- **Extracted information**

————

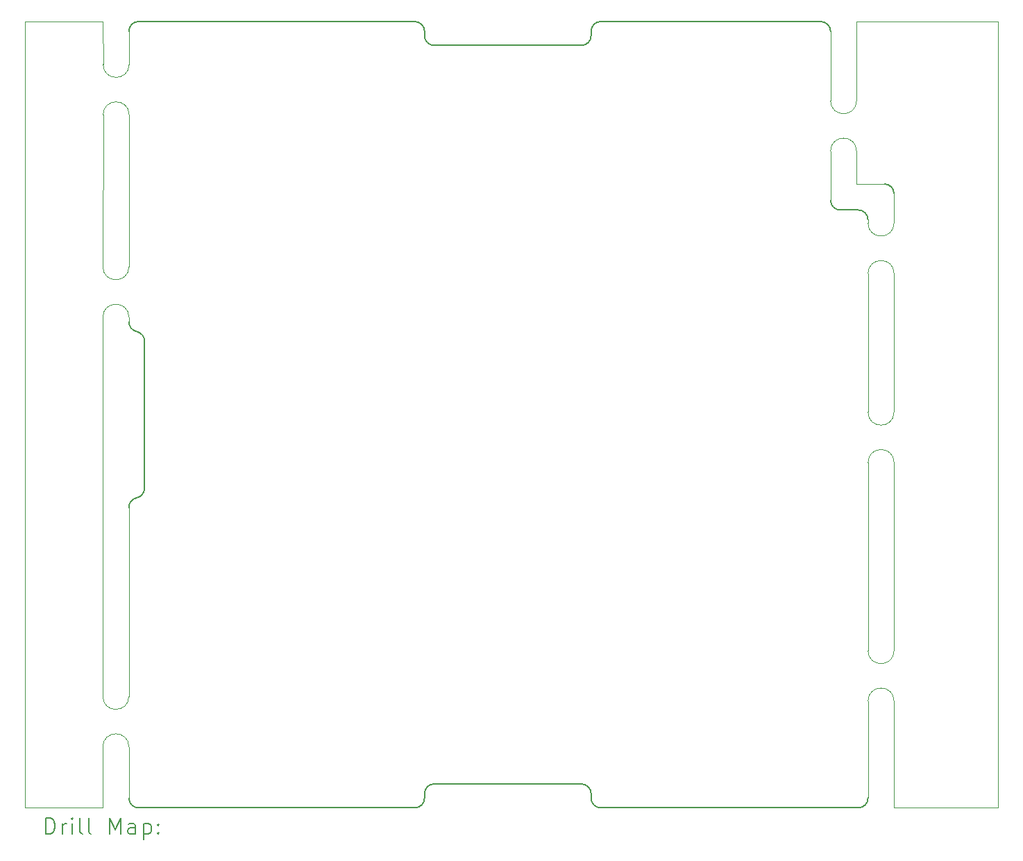
<source format=gbr>
%TF.GenerationSoftware,KiCad,Pcbnew,8.0.1*%
%TF.CreationDate,2024-06-14T09:09:15-04:00*%
%TF.ProjectId,Payload Board,5061796c-6f61-4642-9042-6f6172642e6b,rev?*%
%TF.SameCoordinates,Original*%
%TF.FileFunction,Drillmap*%
%TF.FilePolarity,Positive*%
%FSLAX45Y45*%
G04 Gerber Fmt 4.5, Leading zero omitted, Abs format (unit mm)*
G04 Created by KiCad (PCBNEW 8.0.1) date 2024-06-14 09:09:15*
%MOMM*%
%LPD*%
G01*
G04 APERTURE LIST*
%ADD10C,0.100000*%
%ADD11C,0.200000*%
G04 APERTURE END LIST*
D10*
X14164813Y-13824916D02*
G75*
G02*
X14482313Y-13824916I158750J0D01*
G01*
D11*
X10786313Y-14953946D02*
X10786313Y-15007286D01*
X5267193Y-15126666D02*
G75*
G02*
X5147814Y-15007286I-3J119376D01*
G01*
X10786313Y-5657546D02*
X10786313Y-5710886D01*
X5338313Y-9435796D02*
X5338313Y-11229036D01*
D10*
X4830313Y-15126666D02*
X4830313Y-14382866D01*
D11*
X8634933Y-5538166D02*
G75*
G02*
X8754314Y-5657546I-3J-119384D01*
G01*
X8873693Y-14834566D02*
X10666933Y-14834566D01*
D10*
X14164813Y-10916616D02*
X14164813Y-13208966D01*
X13707613Y-7119316D02*
G75*
G02*
X14025113Y-7119316I158750J0D01*
G01*
X14164813Y-8611566D02*
X14164813Y-10300666D01*
D11*
X8754313Y-5710886D02*
X8754313Y-5657546D01*
X8754313Y-14953946D02*
G75*
G02*
X8873693Y-14834573I119377J-4D01*
G01*
D10*
X15752297Y-15126666D02*
X14482297Y-15126666D01*
X5147813Y-13766916D02*
G75*
G02*
X4830313Y-13766916I-158750J0D01*
G01*
X4830313Y-13766916D02*
X4830313Y-9144116D01*
X5147813Y-8528166D02*
X5150732Y-6676566D01*
X14363153Y-7519366D02*
X14025113Y-7519366D01*
X14482313Y-13208966D02*
X14482313Y-10916616D01*
D11*
X10666933Y-5830266D02*
X8873693Y-5830266D01*
X5267193Y-5538166D02*
X8634933Y-5538166D01*
X8754313Y-15007286D02*
X8754313Y-14953946D01*
D10*
X14025113Y-6503366D02*
X14025859Y-5538166D01*
X4833232Y-6676566D02*
G75*
G02*
X5150732Y-6676566I158750J0D01*
G01*
D11*
X5243063Y-9318880D02*
G75*
G02*
X5147806Y-9201964I24127J116920D01*
G01*
X13826993Y-7836866D02*
G75*
G02*
X13707614Y-7717486I-3J119376D01*
G01*
D10*
X14482313Y-13208966D02*
G75*
G02*
X14164813Y-13208966I-158750J0D01*
G01*
X14164797Y-7955790D02*
X14164813Y-7995616D01*
X5150732Y-6060616D02*
G75*
G02*
X4833232Y-6060616I-158750J0D01*
G01*
X5147813Y-13766916D02*
X5147813Y-11462868D01*
D11*
X8754313Y-15007286D02*
G75*
G02*
X8634933Y-15126673I-119383J-4D01*
G01*
X5147813Y-5657546D02*
G75*
G02*
X5267193Y-5538173I119377J-4D01*
G01*
D10*
X14482313Y-7995616D02*
X14482518Y-7638290D01*
D11*
X10786313Y-5657546D02*
G75*
G02*
X10905693Y-5538173I119377J-4D01*
G01*
D10*
X14164813Y-13824916D02*
X14164797Y-15006830D01*
X5147813Y-9201964D02*
X5147813Y-9144116D01*
D11*
X5338313Y-11229036D02*
G75*
G02*
X5243064Y-11345958I-119383J-4D01*
G01*
D10*
X14482313Y-10300666D02*
X14482313Y-8611566D01*
X3877813Y-5538166D02*
X3877813Y-15126666D01*
D11*
X10786313Y-5710886D02*
G75*
G02*
X10666933Y-5830273I-119383J-4D01*
G01*
D10*
X14482313Y-7995616D02*
G75*
G02*
X14164813Y-7995616I-158750J0D01*
G01*
X14482313Y-10300666D02*
G75*
G02*
X14164813Y-10300666I-158750J0D01*
G01*
X4830313Y-9144116D02*
G75*
G02*
X5147813Y-9144116I158750J0D01*
G01*
X14025113Y-6503366D02*
G75*
G02*
X13707613Y-6503366I-158750J0D01*
G01*
X14025113Y-7519366D02*
X14025113Y-7119316D01*
X14164813Y-8611566D02*
G75*
G02*
X14482313Y-8611566I158750J0D01*
G01*
X13707613Y-7717486D02*
X13707613Y-7119316D01*
D11*
X13588233Y-5538166D02*
G75*
G02*
X13707614Y-5657546I-3J-119384D01*
G01*
X14045433Y-7836866D02*
G75*
G02*
X14164795Y-7955790I437J-118924D01*
G01*
X10905693Y-5538166D02*
X13588233Y-5538166D01*
D10*
X14482297Y-15126666D02*
X14482313Y-13824916D01*
X14482297Y-5538166D02*
X15752297Y-5538166D01*
X5150732Y-6060616D02*
X5147813Y-5657546D01*
D11*
X10666933Y-14834566D02*
G75*
G02*
X10786314Y-14953946I-3J-119384D01*
G01*
D10*
X5147813Y-14382866D02*
X5147813Y-15007286D01*
D11*
X14363153Y-7519366D02*
G75*
G02*
X14482514Y-7638290I217J-119144D01*
G01*
D10*
X4830313Y-5538166D02*
X3877813Y-5538166D01*
X15752297Y-5538166D02*
X15752297Y-15126666D01*
D11*
X14045433Y-7836866D02*
X13826993Y-7836866D01*
D10*
X5147813Y-8528166D02*
G75*
G02*
X4830313Y-8528166I-158750J0D01*
G01*
X14164813Y-10916616D02*
G75*
G02*
X14482313Y-10916616I158750J0D01*
G01*
D11*
X8634933Y-15126666D02*
X5267193Y-15126666D01*
X5243063Y-9318880D02*
G75*
G02*
X5338314Y-9435796I-24133J-116920D01*
G01*
D10*
X4833232Y-6060616D02*
X4830313Y-5538166D01*
X4830313Y-8528166D02*
X4833232Y-6676566D01*
D11*
X5147813Y-11462868D02*
G75*
G02*
X5243064Y-11345956I119377J-2D01*
G01*
X8873693Y-5830266D02*
G75*
G02*
X8754314Y-5710886I-3J119376D01*
G01*
X10905693Y-15126666D02*
G75*
G02*
X10786314Y-15007286I-3J119376D01*
G01*
X14045433Y-15126666D02*
X10905693Y-15126666D01*
D10*
X14025859Y-5538166D02*
X14482297Y-5538166D01*
X3877813Y-15126666D02*
X4830313Y-15126666D01*
D11*
X14164797Y-15006830D02*
G75*
G02*
X14045433Y-15126667I-119828J-10D01*
G01*
D10*
X4830313Y-14382866D02*
G75*
G02*
X5147813Y-14382866I158750J0D01*
G01*
X13707613Y-6503366D02*
X13707613Y-5657546D01*
D11*
X4133590Y-15448150D02*
X4133590Y-15248150D01*
X4133590Y-15248150D02*
X4181209Y-15248150D01*
X4181209Y-15248150D02*
X4209780Y-15257674D01*
X4209780Y-15257674D02*
X4228828Y-15276721D01*
X4228828Y-15276721D02*
X4238352Y-15295769D01*
X4238352Y-15295769D02*
X4247875Y-15333864D01*
X4247875Y-15333864D02*
X4247875Y-15362436D01*
X4247875Y-15362436D02*
X4238352Y-15400531D01*
X4238352Y-15400531D02*
X4228828Y-15419578D01*
X4228828Y-15419578D02*
X4209780Y-15438626D01*
X4209780Y-15438626D02*
X4181209Y-15448150D01*
X4181209Y-15448150D02*
X4133590Y-15448150D01*
X4333590Y-15448150D02*
X4333590Y-15314817D01*
X4333590Y-15352912D02*
X4343113Y-15333864D01*
X4343113Y-15333864D02*
X4352637Y-15324340D01*
X4352637Y-15324340D02*
X4371685Y-15314817D01*
X4371685Y-15314817D02*
X4390733Y-15314817D01*
X4457399Y-15448150D02*
X4457399Y-15314817D01*
X4457399Y-15248150D02*
X4447875Y-15257674D01*
X4447875Y-15257674D02*
X4457399Y-15267198D01*
X4457399Y-15267198D02*
X4466923Y-15257674D01*
X4466923Y-15257674D02*
X4457399Y-15248150D01*
X4457399Y-15248150D02*
X4457399Y-15267198D01*
X4581209Y-15448150D02*
X4562161Y-15438626D01*
X4562161Y-15438626D02*
X4552637Y-15419578D01*
X4552637Y-15419578D02*
X4552637Y-15248150D01*
X4685971Y-15448150D02*
X4666923Y-15438626D01*
X4666923Y-15438626D02*
X4657399Y-15419578D01*
X4657399Y-15419578D02*
X4657399Y-15248150D01*
X4914542Y-15448150D02*
X4914542Y-15248150D01*
X4914542Y-15248150D02*
X4981209Y-15391007D01*
X4981209Y-15391007D02*
X5047875Y-15248150D01*
X5047875Y-15248150D02*
X5047875Y-15448150D01*
X5228828Y-15448150D02*
X5228828Y-15343388D01*
X5228828Y-15343388D02*
X5219304Y-15324340D01*
X5219304Y-15324340D02*
X5200256Y-15314817D01*
X5200256Y-15314817D02*
X5162161Y-15314817D01*
X5162161Y-15314817D02*
X5143113Y-15324340D01*
X5228828Y-15438626D02*
X5209780Y-15448150D01*
X5209780Y-15448150D02*
X5162161Y-15448150D01*
X5162161Y-15448150D02*
X5143113Y-15438626D01*
X5143113Y-15438626D02*
X5133590Y-15419578D01*
X5133590Y-15419578D02*
X5133590Y-15400531D01*
X5133590Y-15400531D02*
X5143113Y-15381483D01*
X5143113Y-15381483D02*
X5162161Y-15371959D01*
X5162161Y-15371959D02*
X5209780Y-15371959D01*
X5209780Y-15371959D02*
X5228828Y-15362436D01*
X5324066Y-15314817D02*
X5324066Y-15514817D01*
X5324066Y-15324340D02*
X5343113Y-15314817D01*
X5343113Y-15314817D02*
X5381209Y-15314817D01*
X5381209Y-15314817D02*
X5400256Y-15324340D01*
X5400256Y-15324340D02*
X5409780Y-15333864D01*
X5409780Y-15333864D02*
X5419304Y-15352912D01*
X5419304Y-15352912D02*
X5419304Y-15410055D01*
X5419304Y-15410055D02*
X5409780Y-15429102D01*
X5409780Y-15429102D02*
X5400256Y-15438626D01*
X5400256Y-15438626D02*
X5381209Y-15448150D01*
X5381209Y-15448150D02*
X5343113Y-15448150D01*
X5343113Y-15448150D02*
X5324066Y-15438626D01*
X5505018Y-15429102D02*
X5514542Y-15438626D01*
X5514542Y-15438626D02*
X5505018Y-15448150D01*
X5505018Y-15448150D02*
X5495494Y-15438626D01*
X5495494Y-15438626D02*
X5505018Y-15429102D01*
X5505018Y-15429102D02*
X5505018Y-15448150D01*
X5505018Y-15324340D02*
X5514542Y-15333864D01*
X5514542Y-15333864D02*
X5505018Y-15343388D01*
X5505018Y-15343388D02*
X5495494Y-15333864D01*
X5495494Y-15333864D02*
X5505018Y-15324340D01*
X5505018Y-15324340D02*
X5505018Y-15343388D01*
M02*

</source>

————

If a line in the entries above contains the word "KiCad", copy it.

%TF.GenerationSoftware,KiCad,Pcbnew,8.0.1*%
G04 Created by KiCad (PCBNEW 8.0.1) date 2024-06-14 09:09:15*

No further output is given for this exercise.